TRY IT: For each entry that follows, produce an exact copy.

BEGIN SUPPLIED RECORDS

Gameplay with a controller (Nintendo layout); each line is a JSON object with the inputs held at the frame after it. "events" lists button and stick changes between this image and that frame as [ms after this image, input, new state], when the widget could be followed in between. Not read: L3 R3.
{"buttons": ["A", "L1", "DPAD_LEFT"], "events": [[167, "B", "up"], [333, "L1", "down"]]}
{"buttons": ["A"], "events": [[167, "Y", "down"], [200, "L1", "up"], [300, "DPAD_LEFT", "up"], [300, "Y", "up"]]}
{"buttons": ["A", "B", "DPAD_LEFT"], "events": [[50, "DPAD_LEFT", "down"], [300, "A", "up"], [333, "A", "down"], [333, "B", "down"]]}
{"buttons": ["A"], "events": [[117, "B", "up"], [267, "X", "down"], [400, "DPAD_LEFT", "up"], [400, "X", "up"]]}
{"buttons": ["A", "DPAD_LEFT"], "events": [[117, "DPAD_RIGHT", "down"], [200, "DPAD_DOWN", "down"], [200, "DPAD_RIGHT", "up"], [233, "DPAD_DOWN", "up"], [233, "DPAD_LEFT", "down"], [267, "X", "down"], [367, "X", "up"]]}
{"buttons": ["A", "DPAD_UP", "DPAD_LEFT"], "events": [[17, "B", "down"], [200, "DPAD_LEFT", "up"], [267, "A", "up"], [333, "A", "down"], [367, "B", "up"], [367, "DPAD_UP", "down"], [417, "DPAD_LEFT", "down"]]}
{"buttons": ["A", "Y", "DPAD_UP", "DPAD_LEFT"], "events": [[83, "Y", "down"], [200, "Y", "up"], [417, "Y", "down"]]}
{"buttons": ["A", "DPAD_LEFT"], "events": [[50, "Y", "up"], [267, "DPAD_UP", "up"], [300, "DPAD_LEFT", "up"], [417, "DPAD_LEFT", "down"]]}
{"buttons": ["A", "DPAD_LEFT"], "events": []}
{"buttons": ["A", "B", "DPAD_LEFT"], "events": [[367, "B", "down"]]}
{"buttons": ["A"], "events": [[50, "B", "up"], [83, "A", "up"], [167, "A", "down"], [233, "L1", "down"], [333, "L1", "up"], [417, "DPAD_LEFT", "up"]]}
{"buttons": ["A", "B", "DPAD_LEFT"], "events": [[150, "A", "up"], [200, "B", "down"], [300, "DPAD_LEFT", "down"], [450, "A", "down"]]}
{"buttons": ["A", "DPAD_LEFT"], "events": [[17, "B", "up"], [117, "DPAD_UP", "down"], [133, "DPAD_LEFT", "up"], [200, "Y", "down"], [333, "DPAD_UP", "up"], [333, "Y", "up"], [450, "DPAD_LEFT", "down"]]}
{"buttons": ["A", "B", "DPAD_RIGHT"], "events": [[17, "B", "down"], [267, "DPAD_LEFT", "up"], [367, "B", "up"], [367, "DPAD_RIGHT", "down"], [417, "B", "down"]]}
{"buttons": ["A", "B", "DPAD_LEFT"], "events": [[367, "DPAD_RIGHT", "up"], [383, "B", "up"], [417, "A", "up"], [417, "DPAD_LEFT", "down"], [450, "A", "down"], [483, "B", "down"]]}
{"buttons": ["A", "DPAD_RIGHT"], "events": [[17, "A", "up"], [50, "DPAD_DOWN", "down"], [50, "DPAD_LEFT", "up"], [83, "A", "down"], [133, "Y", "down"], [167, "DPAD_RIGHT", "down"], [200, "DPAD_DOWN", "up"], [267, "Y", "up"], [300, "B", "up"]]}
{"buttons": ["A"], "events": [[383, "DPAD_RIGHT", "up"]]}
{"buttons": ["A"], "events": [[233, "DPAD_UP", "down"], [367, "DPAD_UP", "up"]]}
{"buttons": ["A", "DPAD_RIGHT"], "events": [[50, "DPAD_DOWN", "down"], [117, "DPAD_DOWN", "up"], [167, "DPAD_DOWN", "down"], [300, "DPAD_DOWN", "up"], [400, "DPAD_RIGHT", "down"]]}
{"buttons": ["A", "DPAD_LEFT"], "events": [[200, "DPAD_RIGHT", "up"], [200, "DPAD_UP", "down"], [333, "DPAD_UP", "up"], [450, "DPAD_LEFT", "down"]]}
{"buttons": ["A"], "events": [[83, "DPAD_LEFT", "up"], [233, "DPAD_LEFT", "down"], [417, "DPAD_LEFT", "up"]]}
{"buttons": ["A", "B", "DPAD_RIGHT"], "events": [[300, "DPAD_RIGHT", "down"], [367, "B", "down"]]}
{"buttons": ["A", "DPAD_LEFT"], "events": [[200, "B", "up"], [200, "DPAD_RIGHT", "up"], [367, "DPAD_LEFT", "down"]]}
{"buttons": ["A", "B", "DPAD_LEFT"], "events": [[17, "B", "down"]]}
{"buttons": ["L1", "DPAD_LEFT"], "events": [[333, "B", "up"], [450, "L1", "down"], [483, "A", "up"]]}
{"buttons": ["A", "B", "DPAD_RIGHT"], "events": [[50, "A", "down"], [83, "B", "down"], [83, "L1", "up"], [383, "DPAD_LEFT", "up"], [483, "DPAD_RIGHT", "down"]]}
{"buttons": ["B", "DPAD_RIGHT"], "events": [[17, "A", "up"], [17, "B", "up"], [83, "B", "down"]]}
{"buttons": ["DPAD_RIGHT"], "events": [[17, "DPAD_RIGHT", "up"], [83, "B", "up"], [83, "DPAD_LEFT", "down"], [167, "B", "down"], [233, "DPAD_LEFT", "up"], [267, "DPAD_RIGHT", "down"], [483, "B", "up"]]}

END SUPPLIED RECORDS

REPLY:
Gameplay with a controller (Nintendo layout); each line is a JSON object with the inputs held at the frame after it. "events" lists button and stick changes between this image and that frame as [ms after this image, input, new state], when the widget could be followed in between. Not read: L3 R3.
{"buttons": ["A", "L1", "DPAD_LEFT"], "events": [[167, "B", "up"], [333, "L1", "down"]]}
{"buttons": ["A"], "events": [[167, "Y", "down"], [200, "L1", "up"], [300, "DPAD_LEFT", "up"], [300, "Y", "up"]]}
{"buttons": ["A", "B", "DPAD_LEFT"], "events": [[50, "DPAD_LEFT", "down"], [300, "A", "up"], [333, "A", "down"], [333, "B", "down"]]}
{"buttons": ["A"], "events": [[117, "B", "up"], [267, "X", "down"], [400, "DPAD_LEFT", "up"], [400, "X", "up"]]}
{"buttons": ["A", "DPAD_LEFT"], "events": [[117, "DPAD_RIGHT", "down"], [200, "DPAD_DOWN", "down"], [200, "DPAD_RIGHT", "up"], [233, "DPAD_DOWN", "up"], [233, "DPAD_LEFT", "down"], [267, "X", "down"], [367, "X", "up"]]}
{"buttons": ["A", "DPAD_UP", "DPAD_LEFT"], "events": [[17, "B", "down"], [200, "DPAD_LEFT", "up"], [267, "A", "up"], [333, "A", "down"], [367, "B", "up"], [367, "DPAD_UP", "down"], [417, "DPAD_LEFT", "down"]]}
{"buttons": ["A", "Y", "DPAD_UP", "DPAD_LEFT"], "events": [[83, "Y", "down"], [200, "Y", "up"], [417, "Y", "down"]]}
{"buttons": ["A", "DPAD_LEFT"], "events": [[50, "Y", "up"], [267, "DPAD_UP", "up"], [300, "DPAD_LEFT", "up"], [417, "DPAD_LEFT", "down"]]}
{"buttons": ["A", "DPAD_LEFT"], "events": []}
{"buttons": ["A", "B", "DPAD_LEFT"], "events": [[367, "B", "down"]]}
{"buttons": ["A"], "events": [[50, "B", "up"], [83, "A", "up"], [167, "A", "down"], [233, "L1", "down"], [333, "L1", "up"], [417, "DPAD_LEFT", "up"]]}
{"buttons": ["A", "B", "DPAD_LEFT"], "events": [[150, "A", "up"], [200, "B", "down"], [300, "DPAD_LEFT", "down"], [450, "A", "down"]]}
{"buttons": ["A", "DPAD_LEFT"], "events": [[17, "B", "up"], [117, "DPAD_UP", "down"], [133, "DPAD_LEFT", "up"], [200, "Y", "down"], [333, "DPAD_UP", "up"], [333, "Y", "up"], [450, "DPAD_LEFT", "down"]]}
{"buttons": ["A", "B", "DPAD_RIGHT"], "events": [[17, "B", "down"], [267, "DPAD_LEFT", "up"], [367, "B", "up"], [367, "DPAD_RIGHT", "down"], [417, "B", "down"]]}
{"buttons": ["A", "B", "DPAD_LEFT"], "events": [[367, "DPAD_RIGHT", "up"], [383, "B", "up"], [417, "A", "up"], [417, "DPAD_LEFT", "down"], [450, "A", "down"], [483, "B", "down"]]}
{"buttons": ["A", "DPAD_RIGHT"], "events": [[17, "A", "up"], [50, "DPAD_DOWN", "down"], [50, "DPAD_LEFT", "up"], [83, "A", "down"], [133, "Y", "down"], [167, "DPAD_RIGHT", "down"], [200, "DPAD_DOWN", "up"], [267, "Y", "up"], [300, "B", "up"]]}
{"buttons": ["A"], "events": [[383, "DPAD_RIGHT", "up"]]}
{"buttons": ["A"], "events": [[233, "DPAD_UP", "down"], [367, "DPAD_UP", "up"]]}
{"buttons": ["A", "DPAD_RIGHT"], "events": [[50, "DPAD_DOWN", "down"], [117, "DPAD_DOWN", "up"], [167, "DPAD_DOWN", "down"], [300, "DPAD_DOWN", "up"], [400, "DPAD_RIGHT", "down"]]}
{"buttons": ["A", "DPAD_LEFT"], "events": [[200, "DPAD_RIGHT", "up"], [200, "DPAD_UP", "down"], [333, "DPAD_UP", "up"], [450, "DPAD_LEFT", "down"]]}
{"buttons": ["A"], "events": [[83, "DPAD_LEFT", "up"], [233, "DPAD_LEFT", "down"], [417, "DPAD_LEFT", "up"]]}
{"buttons": ["A", "B", "DPAD_RIGHT"], "events": [[300, "DPAD_RIGHT", "down"], [367, "B", "down"]]}
{"buttons": ["A", "DPAD_LEFT"], "events": [[200, "B", "up"], [200, "DPAD_RIGHT", "up"], [367, "DPAD_LEFT", "down"]]}
{"buttons": ["A", "B", "DPAD_LEFT"], "events": [[17, "B", "down"]]}
{"buttons": ["L1", "DPAD_LEFT"], "events": [[333, "B", "up"], [450, "L1", "down"], [483, "A", "up"]]}
{"buttons": ["A", "B", "DPAD_RIGHT"], "events": [[50, "A", "down"], [83, "B", "down"], [83, "L1", "up"], [383, "DPAD_LEFT", "up"], [483, "DPAD_RIGHT", "down"]]}
{"buttons": ["B", "DPAD_RIGHT"], "events": [[17, "A", "up"], [17, "B", "up"], [83, "B", "down"]]}
{"buttons": ["DPAD_RIGHT"], "events": [[17, "DPAD_RIGHT", "up"], [83, "B", "up"], [83, "DPAD_LEFT", "down"], [167, "B", "down"], [233, "DPAD_LEFT", "up"], [267, "DPAD_RIGHT", "down"], [483, "B", "up"]]}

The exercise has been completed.